読解文:
さらにもっと問題が根深いのは、わたしたちは「高齢者」などとひとくくりにしがちであるが、不思議なことに自らが高齢者になることは驚くほど想定されていないことだ。これは老化への反動であるアンチエイジングブームの奥底にある「時間感覚」の欠如とでも評すべきものだ。

わたしたちは健康体ゆえの無責任な立ち位置を好む

「時間」とは何か? それは生成と消滅であり、誕生と死であって、誰1人この制約からは逃れられない。しかしながら、わたしたちはしばしば重大な決定をする際に「時間の外」にいるのだ。衰えたり、病んだり、死んだりしない社会的な存在として物事を判断するのである。

自他が生物的な存在であることをケロリと忘れてしまい、よって周囲の「身体性を考慮しなくなる」厄介な思考である。ほとんどすべての現役世代が確実に介護が必要な高齢者(あるいは障害者)、つまりは「災害弱者」に仲間入りをするにもかかわらず、「生産年齢人口」という繭(まゆ)に包まれた健康体ゆえの無責任な立ち位置を好むのだ。

データ抜粋:
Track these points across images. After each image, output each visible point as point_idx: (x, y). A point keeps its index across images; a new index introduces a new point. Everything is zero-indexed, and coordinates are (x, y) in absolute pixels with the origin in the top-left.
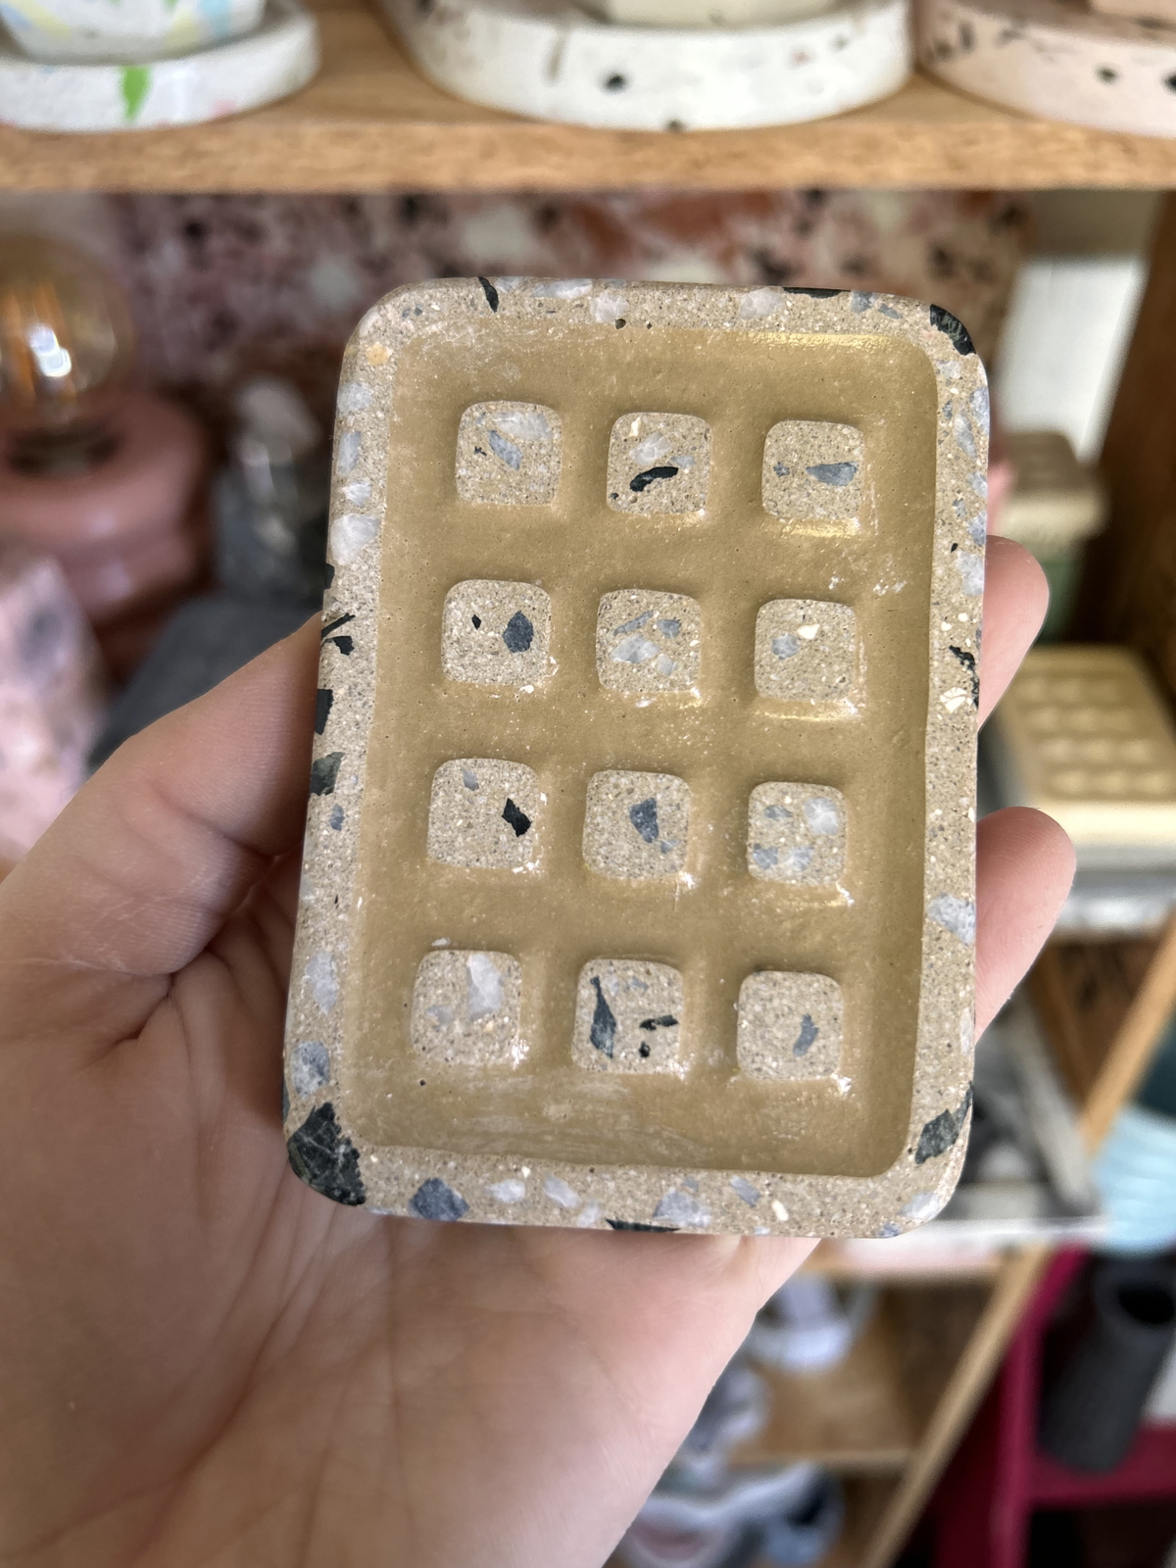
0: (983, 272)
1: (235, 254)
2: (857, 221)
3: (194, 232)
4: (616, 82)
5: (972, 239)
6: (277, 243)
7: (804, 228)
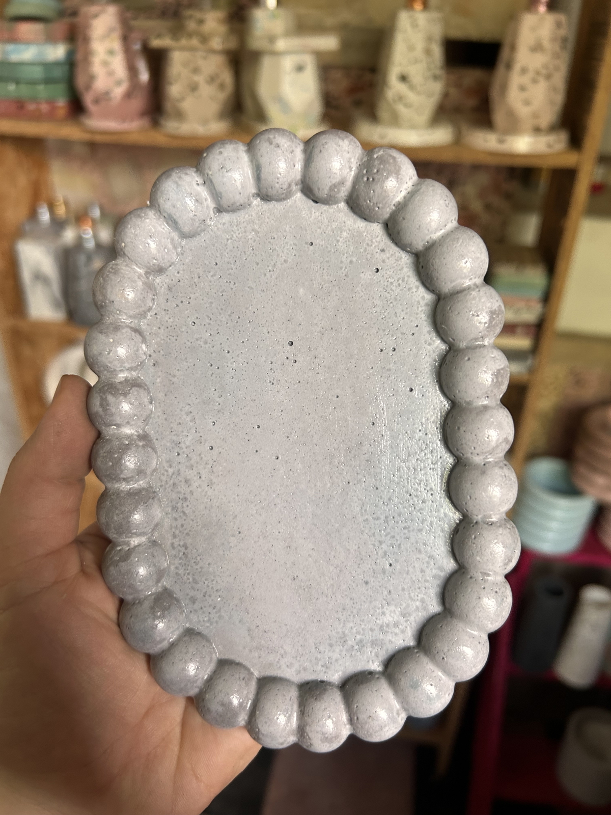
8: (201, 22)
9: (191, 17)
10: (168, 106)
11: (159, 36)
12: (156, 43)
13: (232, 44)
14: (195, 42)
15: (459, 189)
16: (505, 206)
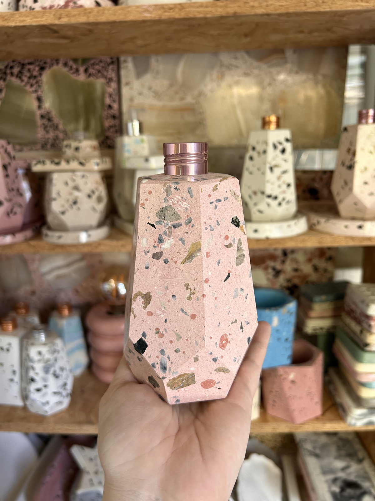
0: (326, 271)
2: (296, 261)
4: (256, 231)
5: (322, 264)
7: (283, 262)
8: (77, 149)
9: (67, 146)
10: (50, 219)
11: (39, 162)
12: (37, 168)
13: (107, 165)
14: (74, 165)
15: (290, 256)
16: (329, 266)
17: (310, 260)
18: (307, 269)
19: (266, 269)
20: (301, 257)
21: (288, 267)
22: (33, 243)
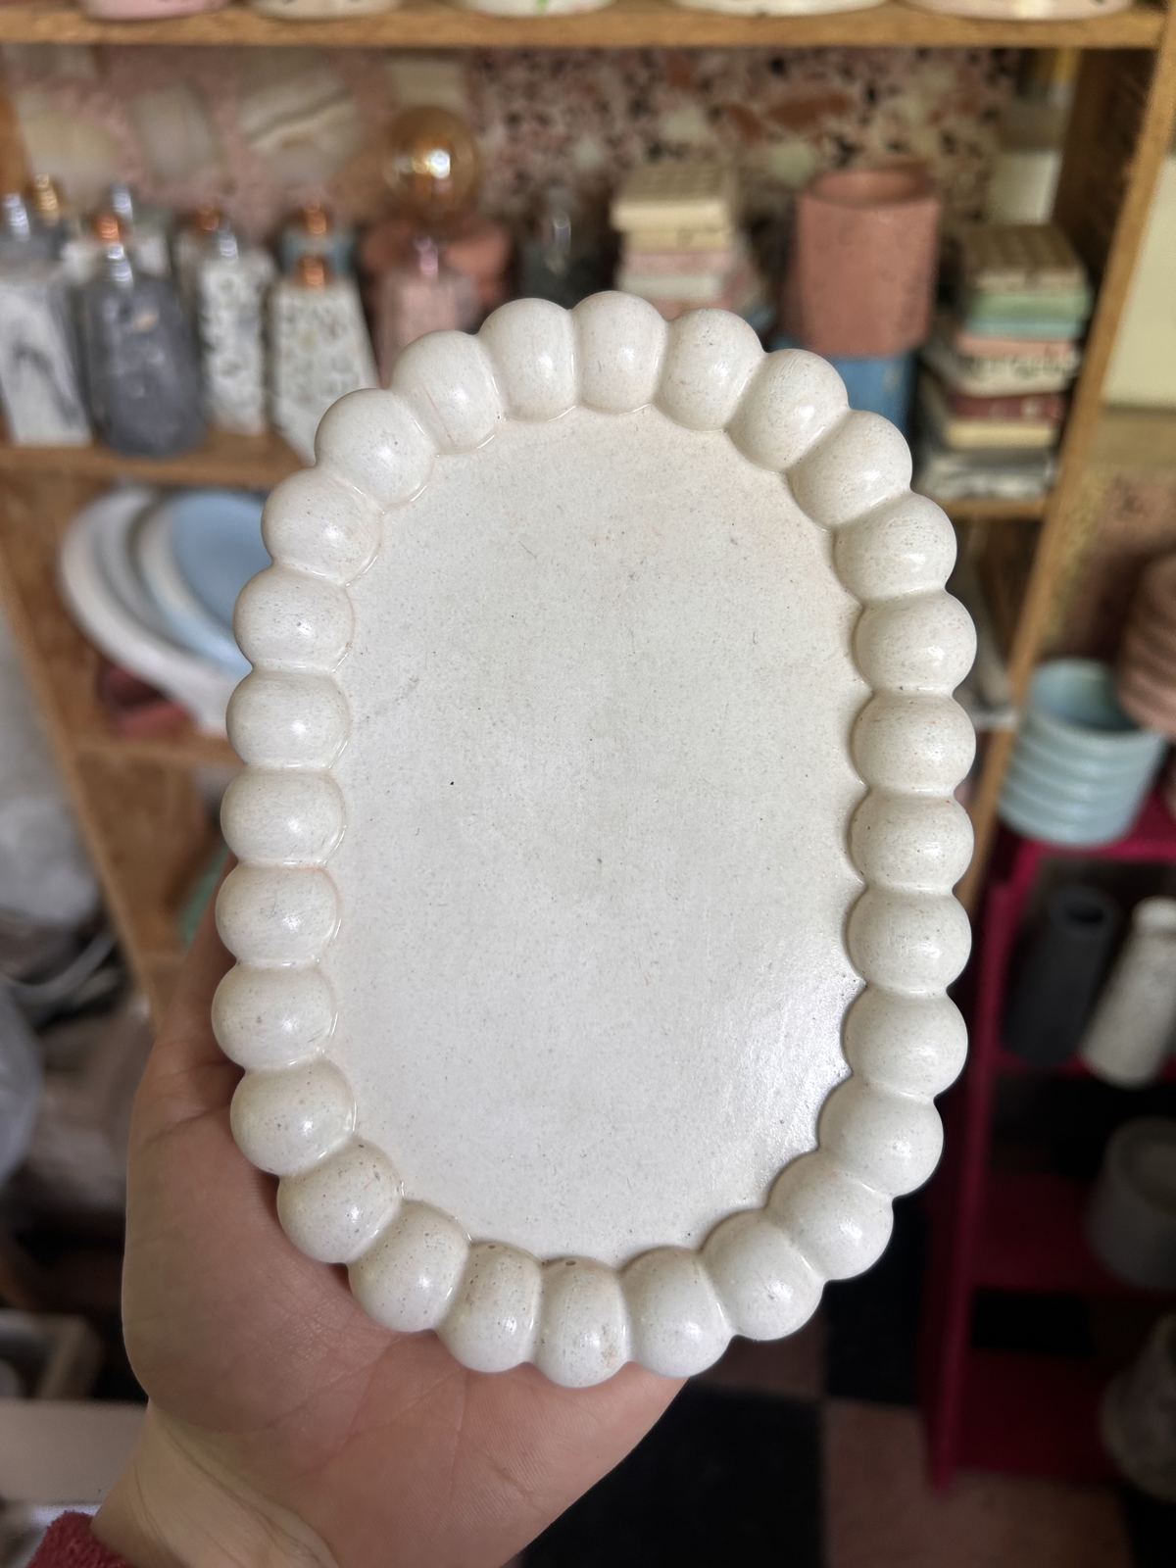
0: (974, 150)
1: (536, 134)
2: (896, 117)
3: (513, 120)
5: (966, 129)
6: (559, 128)
7: (865, 121)
15: (887, 104)
16: (985, 138)
17: (935, 117)
18: (925, 143)
19: (817, 141)
20: (911, 106)
21: (876, 137)
22: (232, 14)
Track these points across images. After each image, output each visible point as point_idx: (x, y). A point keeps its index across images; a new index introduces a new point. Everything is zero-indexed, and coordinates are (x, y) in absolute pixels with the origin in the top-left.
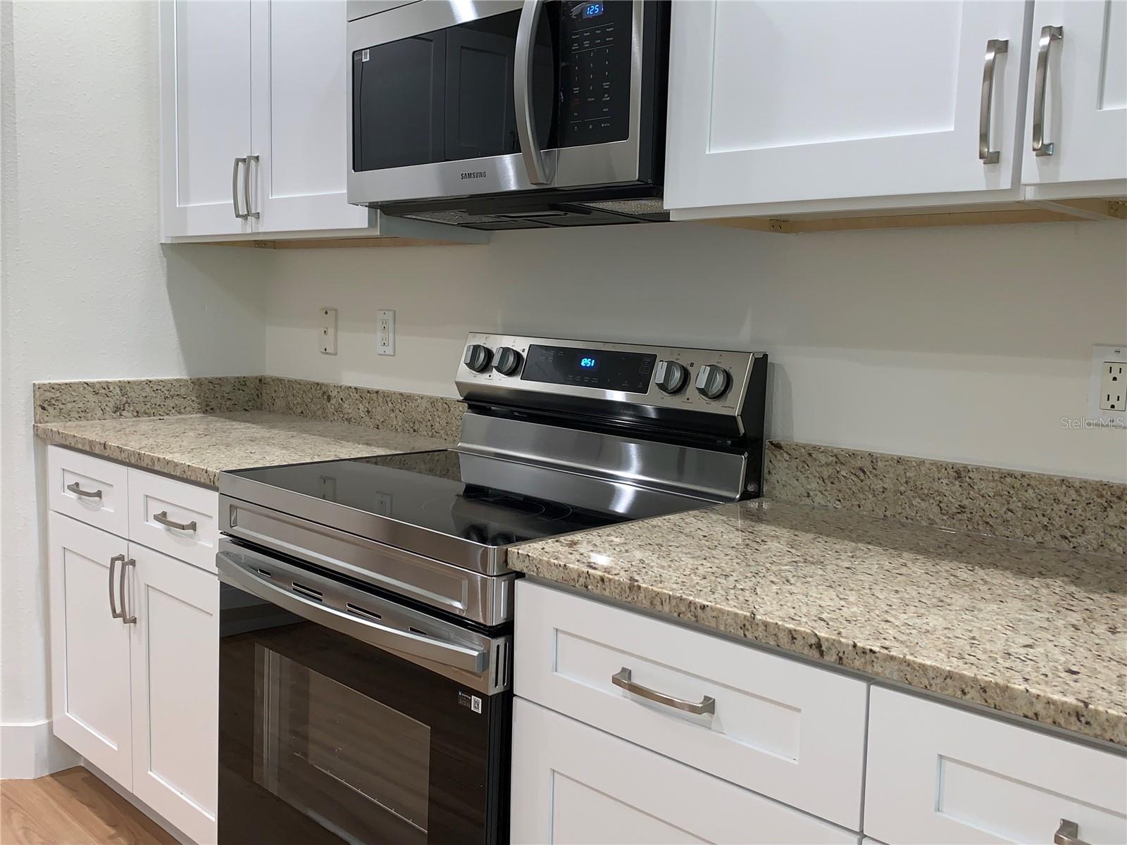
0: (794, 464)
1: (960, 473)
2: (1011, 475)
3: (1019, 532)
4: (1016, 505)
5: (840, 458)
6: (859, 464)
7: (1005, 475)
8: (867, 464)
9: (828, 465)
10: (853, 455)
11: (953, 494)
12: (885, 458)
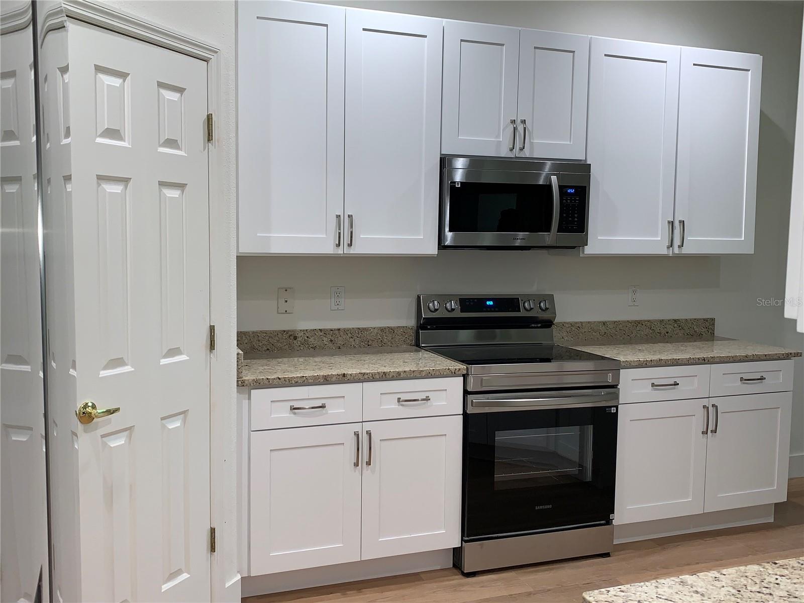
0: (558, 328)
1: (604, 323)
2: (616, 322)
3: (619, 337)
4: (618, 329)
5: (572, 325)
6: (578, 326)
7: (615, 322)
8: (580, 325)
9: (568, 327)
10: (576, 323)
11: (603, 329)
12: (585, 322)
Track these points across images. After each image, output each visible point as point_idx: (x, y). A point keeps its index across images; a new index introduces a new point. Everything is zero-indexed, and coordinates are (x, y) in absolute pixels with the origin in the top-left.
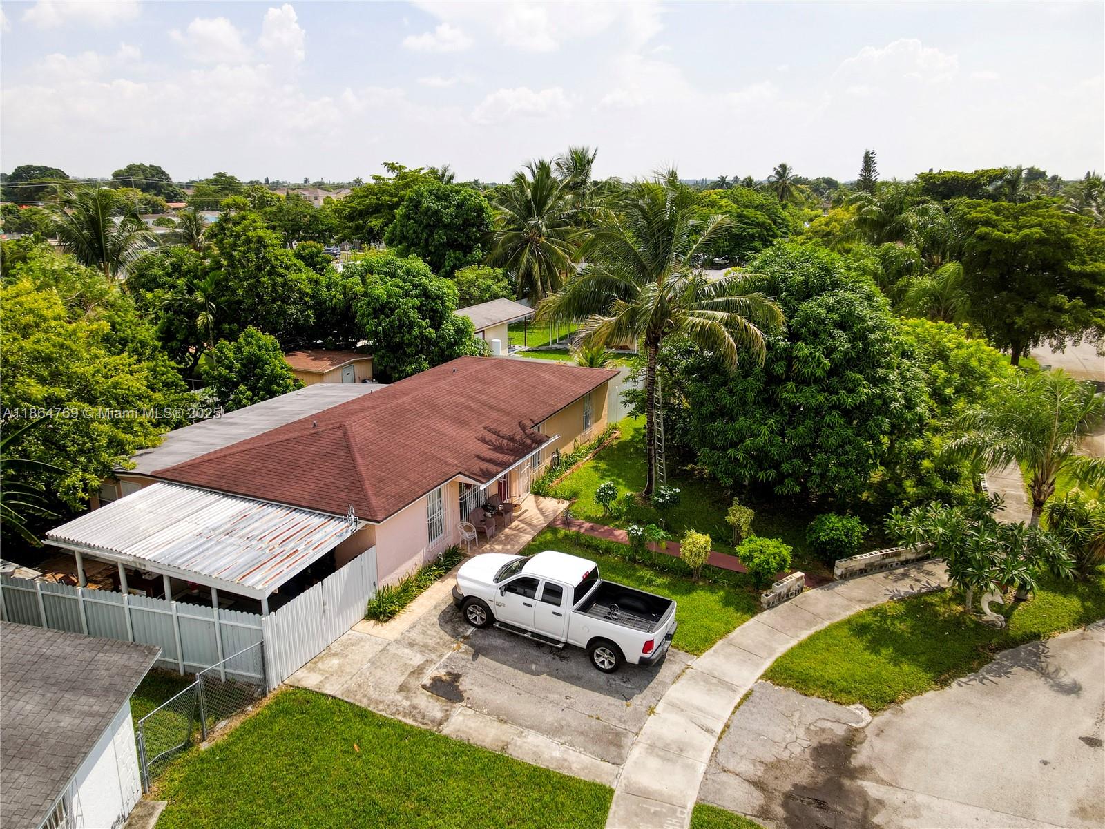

設問:
A. 老いについての文章で、かぎかっこ「」でくくられている語句をすべて、現れる順に書き出せ。
B. 老いについての文章の最後の文に続けて、その先を書き進めよ。

番号付き解答:
A. 「高齢者」、「時間感覚」、「時間」、「時間の外」、「身体性を考慮しなくなる」、「災害弱者」、「生産年齢人口」の七つである。

B.
例えば、個人が主体的に決める延命措置の停止(これはこれで解決が困難な課題がいくつかある)と、優先順位ありきで実質的に強制される延命措置の停止には、外見上似たような光景に映ったとしても天と地ほどの開きがある。後者は、津久井やまゆり園の事件で顕在化した優生思想的な「命の選別」を容認する空気を作り出すことだろう。

地球温暖化による気候変動などの影響を踏まえれば、コロナ禍のようなパンデミック、いやそれ以上の規模の生物災害が、遠い将来、高齢者として生きることになる世代にも襲いかかることは明白だ。今、子どもや若者といった年齢層に区分けされている人々も高齢者になれば、同様の境遇に置かれることぐらいは容易に想像がつくだろう。